Hingga saat ini Indonesia, yang sudah 74 tahun merdeka,
masih menggunakan hukum pidana produk Pemerintah Kolonial Belanda. Sudah sejak puluhan
tahun muncul keinginan agar bangsa Indonesia mempunyai produk hukum pidananya sendiri.
Akan tetapi, ketika rancangan undang-undang KUHP hendak disahkan oleh DPR, aksi
penolakan begitu kuat. (RUU-KUHP bisa dibaca di sini). Demikian pula dengan rancangan undang-undang Penghapusan
Kekerasan Seksual (PKS; RUU-PKS dapat dibaca di sini). Ada beberapa pasal yang dinilai menuai kontroversial. Salah
satunya adalah persoalan kehadiran negara pada ranah pribadi.

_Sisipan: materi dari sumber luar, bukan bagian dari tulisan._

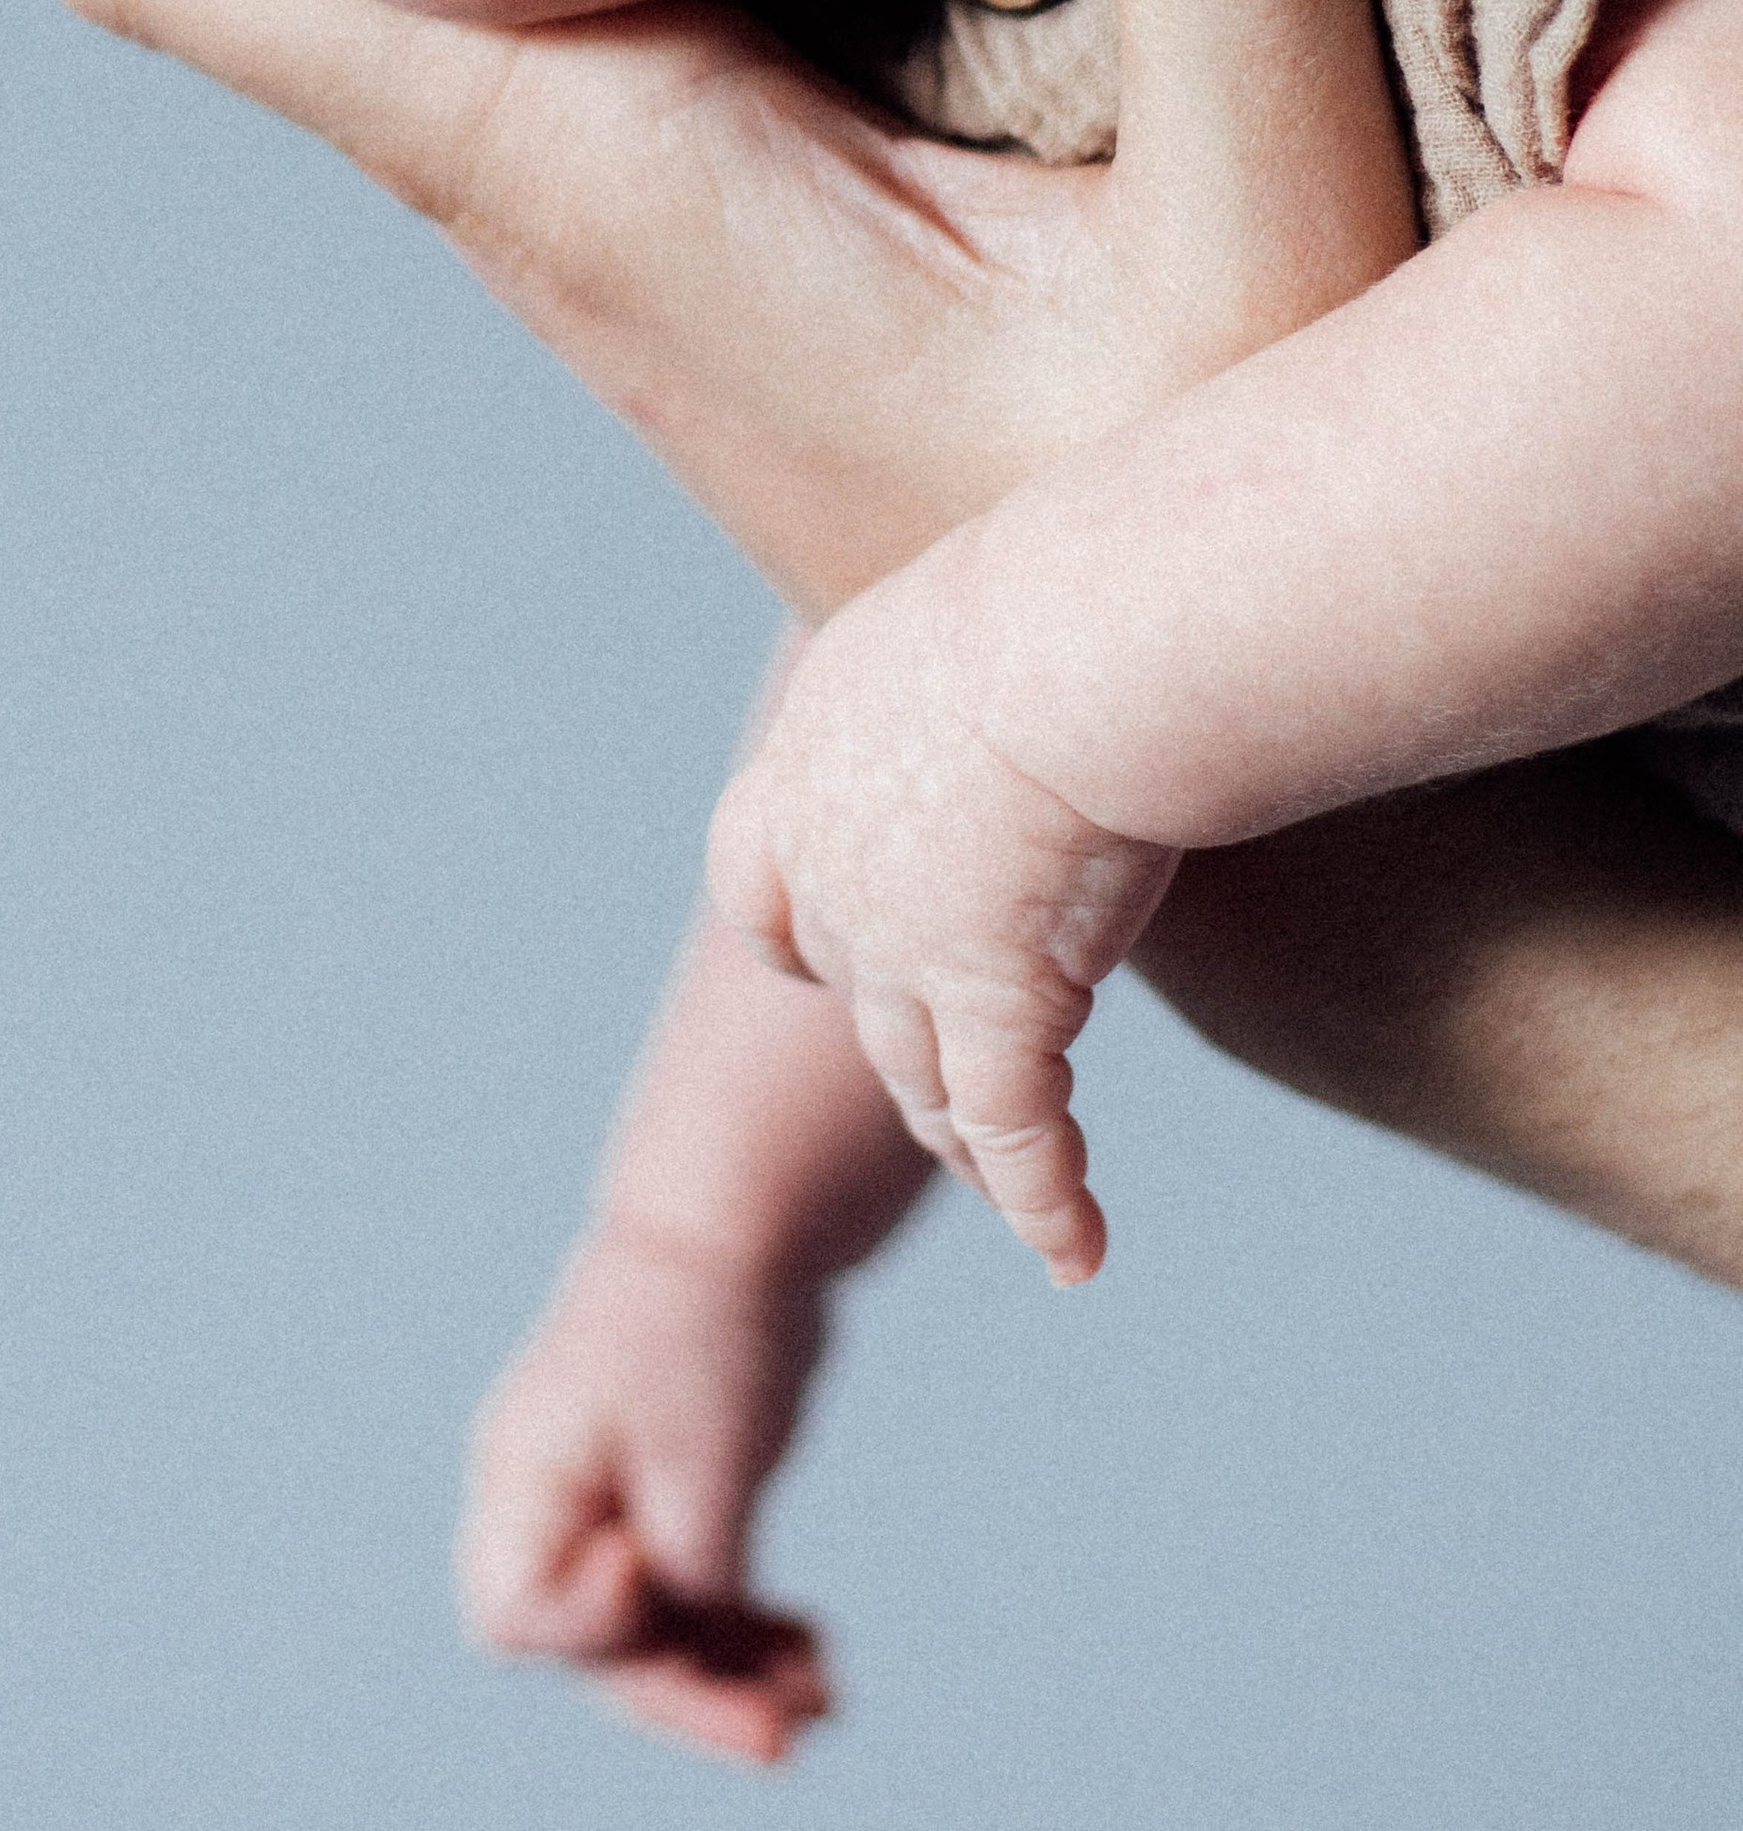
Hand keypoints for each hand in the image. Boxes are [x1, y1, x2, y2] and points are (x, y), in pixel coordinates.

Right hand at [456, 1217, 833, 1762]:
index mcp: (528, 1481)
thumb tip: (696, 1652)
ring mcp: (608, 1506)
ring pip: (655, 1635)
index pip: (523, 1618)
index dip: (590, 1629)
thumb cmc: (703, 1324)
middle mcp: (554, 1506)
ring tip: (823, 1698)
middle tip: (783, 1735)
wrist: (738, 1222)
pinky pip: (694, 1599)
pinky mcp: (666, 1502)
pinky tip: (816, 1651)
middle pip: (597, 1648)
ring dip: (731, 1676)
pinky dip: (747, 1634)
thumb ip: (692, 1578)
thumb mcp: (704, 1465)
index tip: (647, 1573)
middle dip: (688, 1696)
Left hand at [706, 571, 1172, 1282]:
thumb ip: (998, 650)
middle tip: (937, 1078)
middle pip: (846, 984)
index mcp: (816, 751)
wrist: (1073, 644)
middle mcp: (835, 862)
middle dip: (890, 1034)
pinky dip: (1047, 1201)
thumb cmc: (1067, 575)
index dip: (783, 924)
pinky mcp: (998, 1010)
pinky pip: (1019, 1134)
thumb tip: (1072, 607)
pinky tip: (1078, 1255)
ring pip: (924, 1077)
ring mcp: (907, 950)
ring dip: (964, 1136)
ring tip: (1003, 1180)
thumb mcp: (991, 594)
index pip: (753, 870)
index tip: (797, 956)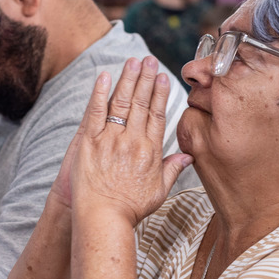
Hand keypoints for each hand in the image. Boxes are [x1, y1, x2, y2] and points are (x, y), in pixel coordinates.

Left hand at [70, 56, 192, 224]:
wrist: (103, 219)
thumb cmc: (129, 210)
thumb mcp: (158, 192)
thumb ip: (172, 171)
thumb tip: (188, 157)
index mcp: (151, 152)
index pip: (158, 115)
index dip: (161, 94)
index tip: (163, 77)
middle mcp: (133, 141)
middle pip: (142, 104)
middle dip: (146, 79)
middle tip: (150, 59)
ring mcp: (111, 140)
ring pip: (121, 103)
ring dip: (128, 79)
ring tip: (133, 61)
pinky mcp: (89, 142)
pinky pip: (95, 112)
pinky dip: (99, 93)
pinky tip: (104, 76)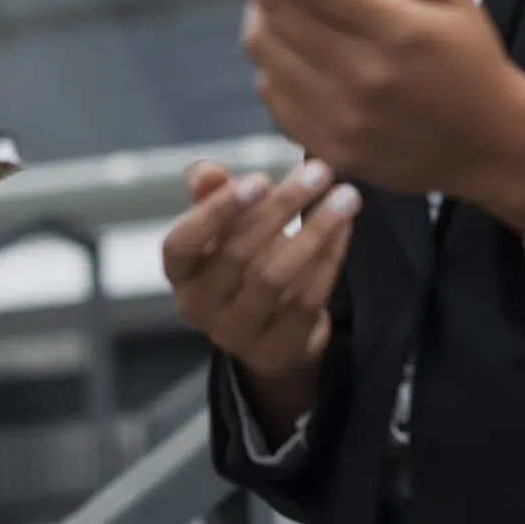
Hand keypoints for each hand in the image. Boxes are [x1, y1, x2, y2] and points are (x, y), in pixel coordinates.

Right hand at [162, 157, 356, 446]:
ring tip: (346, 197)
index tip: (260, 178)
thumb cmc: (240, 263)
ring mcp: (235, 335)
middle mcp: (197, 307)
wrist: (269, 332)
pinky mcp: (275, 351)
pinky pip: (306, 301)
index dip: (217, 211)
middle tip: (320, 173)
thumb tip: (207, 172)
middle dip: (282, 207)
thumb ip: (211, 194)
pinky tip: (346, 228)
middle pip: (237, 254)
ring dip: (315, 232)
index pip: (182, 242)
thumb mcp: (221, 227)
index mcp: (179, 272)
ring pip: (275, 278)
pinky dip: (329, 260)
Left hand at [227, 0, 524, 256]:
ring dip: (260, 7)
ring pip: (262, 46)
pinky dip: (271, 56)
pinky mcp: (326, 146)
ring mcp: (339, 118)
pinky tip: (298, 44)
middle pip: (273, 6)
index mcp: (396, 30)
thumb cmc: (471, 59)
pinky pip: (269, 89)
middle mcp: (362, 77)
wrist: (493, 145)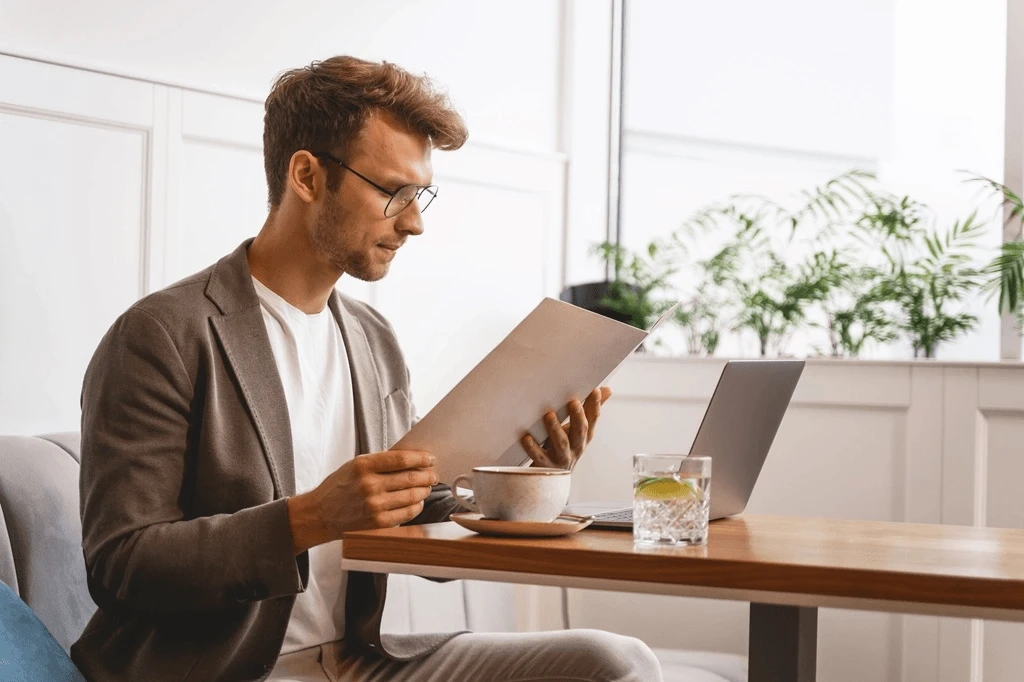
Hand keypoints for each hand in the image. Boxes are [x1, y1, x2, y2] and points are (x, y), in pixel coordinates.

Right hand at [286, 450, 437, 553]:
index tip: (430, 459)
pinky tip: (417, 502)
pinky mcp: (377, 523)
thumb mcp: (355, 465)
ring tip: (426, 487)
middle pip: (410, 478)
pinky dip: (416, 506)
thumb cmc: (339, 486)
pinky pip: (407, 513)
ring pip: (412, 496)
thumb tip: (412, 459)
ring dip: (424, 491)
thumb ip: (381, 462)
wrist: (320, 514)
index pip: (401, 459)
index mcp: (363, 466)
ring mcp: (374, 505)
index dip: (420, 458)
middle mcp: (369, 485)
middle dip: (427, 476)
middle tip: (433, 474)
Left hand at [520, 386, 611, 469]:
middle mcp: (576, 447)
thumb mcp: (579, 429)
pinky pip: (540, 457)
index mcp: (585, 437)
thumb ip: (590, 410)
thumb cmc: (567, 446)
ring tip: (549, 415)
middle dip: (578, 417)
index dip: (595, 406)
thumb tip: (606, 390)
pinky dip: (533, 448)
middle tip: (574, 402)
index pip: (593, 419)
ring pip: (561, 444)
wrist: (553, 476)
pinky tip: (527, 437)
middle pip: (580, 432)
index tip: (594, 391)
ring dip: (556, 429)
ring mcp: (562, 457)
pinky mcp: (547, 466)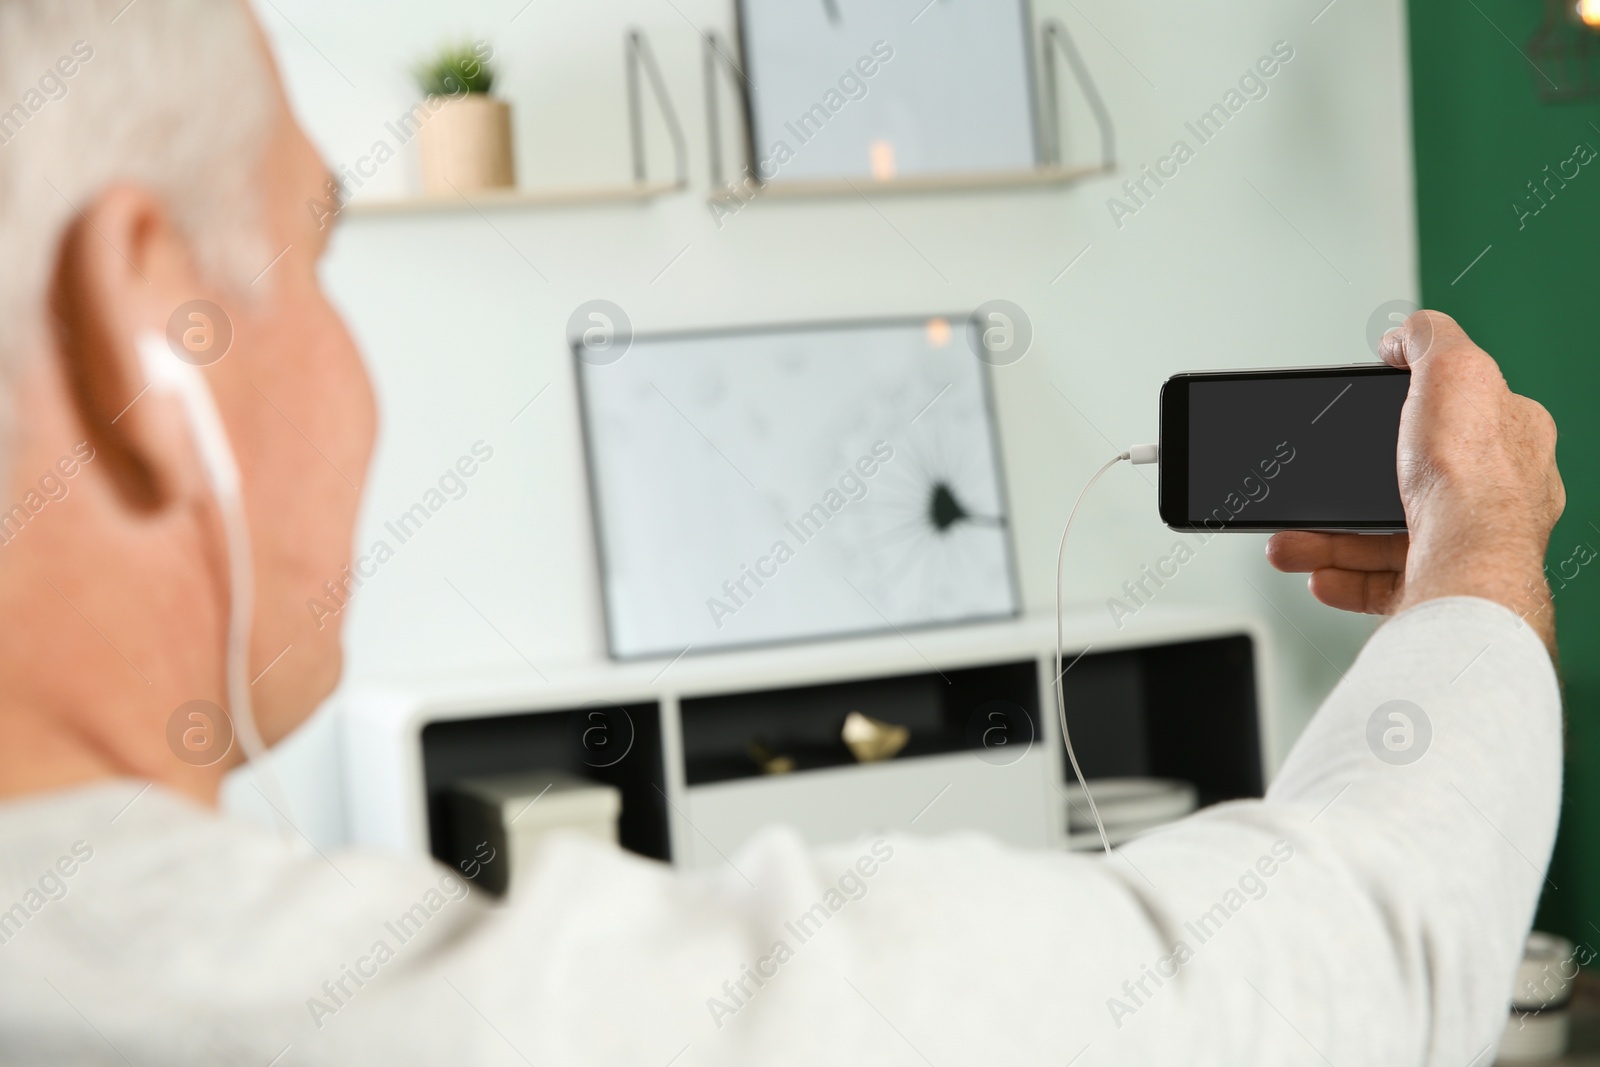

Persoalan kehadiran negara pada ranah pribadi ini tampak
dalam beberapa pasal. Yang paling menonjol adalah soal suami memperkosa istri,
yang dapat dihukum maksimal 12 tahun penjara. Kami sendiri belum menemukan
pasal dengan klausul perkosaan suami terhadap istri. Akan tetapi, di media sosial
persoalan ini ramai dibicarakan para netizen. Mungkin yang dimaksud adalah pasal 597 RKUHP. Pada umumnya netizen bersikap
negatif terhadap pasal tersebut, dan menilai pasal tersebut berlebihan.
Sebelum kita membahas persoalan ini, terlebih dahulu kita
harus memahami apa yang dimaksud dengan perkosaan suami terhadap istri. Umumnya
perkosaan dipahami dengan pemaksaan dalam berhubungan seks; dan yang melakukan pemaksaan
itu adalah suami, sedangkan istri sebenarnya menolak. Atau, mengutip pasal 16
RUU PKS, perkosaan adalah “kekerasan seksual yang dilakukan dalam bentuk
kekerasan, ancaman kekerasan, atau tipu muslihat, atau menggunakan kondisi
seseorang yang tidak mampu memberikan persetujuan untuk melakukan hubungan
seksual.” Jadi, dalam konteks ini, suami memaksa istrinya untuk melakukan hubungan
seks, padahal istri tidak setuju, atau tidak siap atau tidak lagi mood dengan berbagai macam alasan.